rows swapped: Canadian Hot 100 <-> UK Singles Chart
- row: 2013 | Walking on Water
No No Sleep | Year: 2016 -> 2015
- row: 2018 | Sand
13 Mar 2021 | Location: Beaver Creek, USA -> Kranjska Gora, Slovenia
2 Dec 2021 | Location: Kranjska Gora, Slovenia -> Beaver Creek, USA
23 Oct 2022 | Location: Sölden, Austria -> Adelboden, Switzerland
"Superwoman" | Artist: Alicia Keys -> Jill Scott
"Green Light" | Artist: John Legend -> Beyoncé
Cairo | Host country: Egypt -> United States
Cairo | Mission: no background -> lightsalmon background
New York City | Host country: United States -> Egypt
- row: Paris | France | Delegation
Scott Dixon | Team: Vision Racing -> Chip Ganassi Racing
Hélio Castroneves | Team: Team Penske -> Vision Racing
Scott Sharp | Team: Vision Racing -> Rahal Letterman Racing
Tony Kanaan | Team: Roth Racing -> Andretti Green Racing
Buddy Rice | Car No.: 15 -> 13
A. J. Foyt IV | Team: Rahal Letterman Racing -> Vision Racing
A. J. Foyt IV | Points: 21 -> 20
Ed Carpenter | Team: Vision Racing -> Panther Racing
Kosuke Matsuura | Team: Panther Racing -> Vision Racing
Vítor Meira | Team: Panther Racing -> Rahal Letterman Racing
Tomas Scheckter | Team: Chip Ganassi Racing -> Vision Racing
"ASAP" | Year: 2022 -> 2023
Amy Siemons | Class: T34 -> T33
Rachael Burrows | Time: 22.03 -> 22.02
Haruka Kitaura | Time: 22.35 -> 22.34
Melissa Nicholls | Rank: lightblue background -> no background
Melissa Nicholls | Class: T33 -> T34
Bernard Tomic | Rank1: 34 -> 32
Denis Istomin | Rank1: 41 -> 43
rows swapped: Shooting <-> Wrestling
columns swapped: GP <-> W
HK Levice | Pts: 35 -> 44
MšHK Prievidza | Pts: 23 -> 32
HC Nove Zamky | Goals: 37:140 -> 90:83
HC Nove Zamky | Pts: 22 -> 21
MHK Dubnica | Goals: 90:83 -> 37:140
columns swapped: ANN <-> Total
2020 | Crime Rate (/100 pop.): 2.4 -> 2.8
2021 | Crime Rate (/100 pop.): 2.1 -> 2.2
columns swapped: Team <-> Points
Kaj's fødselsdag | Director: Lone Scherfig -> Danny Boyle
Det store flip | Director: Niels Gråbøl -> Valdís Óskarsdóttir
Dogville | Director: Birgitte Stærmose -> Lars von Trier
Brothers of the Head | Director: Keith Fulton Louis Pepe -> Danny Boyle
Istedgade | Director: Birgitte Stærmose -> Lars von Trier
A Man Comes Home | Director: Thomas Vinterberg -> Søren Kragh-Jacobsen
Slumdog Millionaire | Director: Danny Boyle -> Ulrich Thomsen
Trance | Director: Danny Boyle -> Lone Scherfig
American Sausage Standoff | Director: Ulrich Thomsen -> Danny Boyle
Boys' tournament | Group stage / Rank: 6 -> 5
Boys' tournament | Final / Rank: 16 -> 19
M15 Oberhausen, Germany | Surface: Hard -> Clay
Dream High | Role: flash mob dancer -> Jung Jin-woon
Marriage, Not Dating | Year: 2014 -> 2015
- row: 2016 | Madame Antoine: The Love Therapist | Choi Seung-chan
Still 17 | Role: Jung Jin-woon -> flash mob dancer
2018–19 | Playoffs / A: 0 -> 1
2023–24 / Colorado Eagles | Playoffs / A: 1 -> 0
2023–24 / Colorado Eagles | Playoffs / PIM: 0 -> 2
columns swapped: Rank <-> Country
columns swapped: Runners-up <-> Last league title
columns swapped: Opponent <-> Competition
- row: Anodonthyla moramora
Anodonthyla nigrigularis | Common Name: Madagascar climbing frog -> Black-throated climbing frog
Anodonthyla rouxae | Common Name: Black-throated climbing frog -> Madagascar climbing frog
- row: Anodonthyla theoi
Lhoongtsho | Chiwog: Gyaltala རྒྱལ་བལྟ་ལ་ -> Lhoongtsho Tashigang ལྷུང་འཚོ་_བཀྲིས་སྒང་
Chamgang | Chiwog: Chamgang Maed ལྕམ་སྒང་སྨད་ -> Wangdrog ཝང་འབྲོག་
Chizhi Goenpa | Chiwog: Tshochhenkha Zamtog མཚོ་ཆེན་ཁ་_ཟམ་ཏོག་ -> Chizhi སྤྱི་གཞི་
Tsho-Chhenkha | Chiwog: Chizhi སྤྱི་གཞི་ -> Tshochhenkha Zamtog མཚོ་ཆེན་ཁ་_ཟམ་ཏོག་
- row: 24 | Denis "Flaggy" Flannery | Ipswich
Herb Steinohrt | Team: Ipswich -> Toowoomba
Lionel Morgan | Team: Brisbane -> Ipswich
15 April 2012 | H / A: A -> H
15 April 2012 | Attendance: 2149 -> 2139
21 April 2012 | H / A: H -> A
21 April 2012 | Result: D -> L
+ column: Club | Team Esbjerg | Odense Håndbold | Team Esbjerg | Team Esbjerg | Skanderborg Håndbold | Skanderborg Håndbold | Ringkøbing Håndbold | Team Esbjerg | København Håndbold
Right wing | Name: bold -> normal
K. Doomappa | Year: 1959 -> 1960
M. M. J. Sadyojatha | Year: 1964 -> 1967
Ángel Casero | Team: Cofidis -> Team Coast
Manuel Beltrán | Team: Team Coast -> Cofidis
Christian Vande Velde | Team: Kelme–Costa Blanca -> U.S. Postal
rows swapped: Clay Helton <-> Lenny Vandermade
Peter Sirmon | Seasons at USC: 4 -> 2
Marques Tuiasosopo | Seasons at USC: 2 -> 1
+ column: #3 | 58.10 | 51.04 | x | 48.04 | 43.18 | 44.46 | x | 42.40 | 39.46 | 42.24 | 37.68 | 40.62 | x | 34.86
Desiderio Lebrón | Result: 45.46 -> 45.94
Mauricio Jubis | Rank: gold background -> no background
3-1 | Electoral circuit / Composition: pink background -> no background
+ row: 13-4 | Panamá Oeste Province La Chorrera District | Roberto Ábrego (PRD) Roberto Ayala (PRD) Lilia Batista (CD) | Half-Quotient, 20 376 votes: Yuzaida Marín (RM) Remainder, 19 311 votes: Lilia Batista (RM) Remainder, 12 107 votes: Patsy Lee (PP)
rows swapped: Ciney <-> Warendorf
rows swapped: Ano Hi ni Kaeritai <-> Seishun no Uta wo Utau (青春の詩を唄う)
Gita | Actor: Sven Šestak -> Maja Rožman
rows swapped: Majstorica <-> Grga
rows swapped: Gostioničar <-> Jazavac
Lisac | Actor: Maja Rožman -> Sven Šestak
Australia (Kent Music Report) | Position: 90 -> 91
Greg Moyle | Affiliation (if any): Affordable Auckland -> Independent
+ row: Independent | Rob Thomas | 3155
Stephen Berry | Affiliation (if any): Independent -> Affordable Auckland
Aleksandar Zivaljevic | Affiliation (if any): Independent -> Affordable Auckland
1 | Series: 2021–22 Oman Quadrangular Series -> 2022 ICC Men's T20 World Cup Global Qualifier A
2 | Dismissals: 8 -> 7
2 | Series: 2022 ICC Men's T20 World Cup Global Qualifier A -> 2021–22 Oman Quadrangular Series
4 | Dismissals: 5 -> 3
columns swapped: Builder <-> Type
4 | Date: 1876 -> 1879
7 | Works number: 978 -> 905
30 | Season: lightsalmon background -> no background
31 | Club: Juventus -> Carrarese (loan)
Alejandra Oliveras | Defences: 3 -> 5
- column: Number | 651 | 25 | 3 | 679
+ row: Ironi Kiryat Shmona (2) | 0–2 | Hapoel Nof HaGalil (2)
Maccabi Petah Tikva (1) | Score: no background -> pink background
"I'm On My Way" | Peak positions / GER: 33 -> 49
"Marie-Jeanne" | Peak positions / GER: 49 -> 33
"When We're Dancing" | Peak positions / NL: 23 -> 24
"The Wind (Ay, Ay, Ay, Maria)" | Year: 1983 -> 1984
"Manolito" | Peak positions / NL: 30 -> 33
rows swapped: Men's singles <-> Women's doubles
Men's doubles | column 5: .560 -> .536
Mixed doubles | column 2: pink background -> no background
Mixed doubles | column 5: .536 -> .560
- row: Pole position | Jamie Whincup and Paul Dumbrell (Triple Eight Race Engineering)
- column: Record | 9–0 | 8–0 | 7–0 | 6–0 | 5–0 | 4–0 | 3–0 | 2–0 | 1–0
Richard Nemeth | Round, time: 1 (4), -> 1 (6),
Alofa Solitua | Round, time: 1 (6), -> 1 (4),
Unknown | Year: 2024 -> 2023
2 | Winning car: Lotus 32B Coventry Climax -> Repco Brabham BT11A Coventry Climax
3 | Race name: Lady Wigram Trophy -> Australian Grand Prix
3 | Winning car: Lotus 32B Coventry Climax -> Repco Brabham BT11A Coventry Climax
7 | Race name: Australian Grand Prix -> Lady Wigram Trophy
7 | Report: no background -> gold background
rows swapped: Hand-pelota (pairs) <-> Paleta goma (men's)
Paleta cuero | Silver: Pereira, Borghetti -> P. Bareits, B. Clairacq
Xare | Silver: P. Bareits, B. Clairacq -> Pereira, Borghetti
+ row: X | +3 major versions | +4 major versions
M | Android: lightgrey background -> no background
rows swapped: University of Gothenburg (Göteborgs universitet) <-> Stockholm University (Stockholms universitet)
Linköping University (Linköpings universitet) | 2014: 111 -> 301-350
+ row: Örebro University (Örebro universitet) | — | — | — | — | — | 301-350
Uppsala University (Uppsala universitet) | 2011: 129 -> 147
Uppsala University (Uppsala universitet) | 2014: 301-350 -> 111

* [Instrucción escrita]:
Copia de nuevo todo lo que va desde el inicio de los registros hasta la línea que contiene "Hélio Castroneves |", ambas incluidas, y cambia "Location" por "Venue" sin tocar nada más.

* [Resultado esperado]:
rows swapped: Canadian Hot 100 <-> UK Singles Chart
- row: 2013 | Walking on Water
No No Sleep | Year: 2016 -> 2015
- row: 2018 | Sand
13 Mar 2021 | Venue: Beaver Creek, USA -> Kranjska Gora, Slovenia
2 Dec 2021 | Venue: Kranjska Gora, Slovenia -> Beaver Creek, USA
23 Oct 2022 | Venue: Sölden, Austria -> Adelboden, Switzerland
"Superwoman" | Artist: Alicia Keys -> Jill Scott
"Green Light" | Artist: John Legend -> Beyoncé
Cairo | Host country: Egypt -> United States
Cairo | Mission: no background -> lightsalmon background
New York City | Host country: United States -> Egypt
- row: Paris | France | Delegation
Scott Dixon | Team: Vision Racing -> Chip Ganassi Racing
Hélio Castroneves | Team: Team Penske -> Vision Racing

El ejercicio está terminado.